EXCERPTED TEXT:
══════

- Sukaraja Location in Bogor Regency, Java and Indonesia Sukaraja Sukaraja (Java) Sukaraja Sukaraja (Indonesia)
- Country: Indonesia
- Province: West Java
- Regency: Bogor Regency
- Established: 26 May 1999

Government
- • Camat: Azzhahir

Area
- • Total: 41.43 km^{2} (16.00 sq mi)
- Elevation: 220 m (720 ft)
- Highest elevation: 1,515 m (4,970 ft)
- Lowest elevation: 168 m (551 ft)

Population (mid 2024 estimate)
- • Total: 209,811
- • Density: 5,064/km^{2} (13,120/sq mi)
- Time zone: UTC+7 (IWST)

══════

SUPPLIED RECORDS:
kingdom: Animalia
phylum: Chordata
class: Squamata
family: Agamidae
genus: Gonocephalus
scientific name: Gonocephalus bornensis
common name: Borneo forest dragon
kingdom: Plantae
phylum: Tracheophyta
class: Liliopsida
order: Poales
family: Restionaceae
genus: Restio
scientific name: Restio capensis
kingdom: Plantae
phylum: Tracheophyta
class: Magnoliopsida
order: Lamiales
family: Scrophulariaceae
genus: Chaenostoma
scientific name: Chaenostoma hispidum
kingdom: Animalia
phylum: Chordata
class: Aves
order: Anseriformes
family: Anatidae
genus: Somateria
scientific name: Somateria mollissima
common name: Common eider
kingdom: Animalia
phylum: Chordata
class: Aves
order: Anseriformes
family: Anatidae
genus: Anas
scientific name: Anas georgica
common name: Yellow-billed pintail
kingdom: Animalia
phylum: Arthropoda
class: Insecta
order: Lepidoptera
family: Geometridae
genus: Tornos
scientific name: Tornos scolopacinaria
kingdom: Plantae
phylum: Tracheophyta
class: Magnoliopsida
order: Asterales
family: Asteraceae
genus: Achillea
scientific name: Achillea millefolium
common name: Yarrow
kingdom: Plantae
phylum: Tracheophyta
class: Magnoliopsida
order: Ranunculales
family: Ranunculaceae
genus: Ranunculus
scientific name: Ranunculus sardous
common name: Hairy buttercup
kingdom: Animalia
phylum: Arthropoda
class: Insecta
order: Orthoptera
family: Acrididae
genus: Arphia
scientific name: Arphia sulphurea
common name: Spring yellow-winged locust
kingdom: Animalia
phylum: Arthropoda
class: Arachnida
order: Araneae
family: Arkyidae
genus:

══════

EXERCISE INSTRUCTIONS:
A. Answer these questions from the Sukaraja text:
(i) Which province is Sukaraja in?
(ii) On what date was Sukaraja established?
(iii) What is its highest elevation in meters?
B. Pick up the Sukaraja text after its final line and carry it on.

ANSWERS TO THIS EXERCISE:
A.
(i) West Java
(ii) 26 May 1999
(iii) 1,515 m

B.
- Area code: (+62) 251
- Vehicle registration: F
- Villages: 13
- Website: kecamatansukaraja.bogorkab.go.id

= Sukaraja, Bogor =

Sukaraja is a town and an administrative district (Indonesian: kecamatan) in the Bogor Regency, West Java, Indonesia (not to be confused with other districts of the same name in Sukabumi Regency, Tasikmalaya Regency and Seluma Regency). Part of Jakarta's larger conurbation, the district lies immediately to the north and the east of Bogor city, of which it is effectively suburban.

Sukaraja District covers an area of 41.43 km^{2}, and had a population of 173,245 at the 2010 Census and 206,323 at the 2020 Census; the official estimate as of mid-2024 was 209,811 (comprising 107,045 males and 102,766 females). The administrative centre is at the town of Cimandala, and the district is subdivided into thirteen villages (desa), all sharing the postcode of 16711, as listed below with their areas and populations as of mid 2024.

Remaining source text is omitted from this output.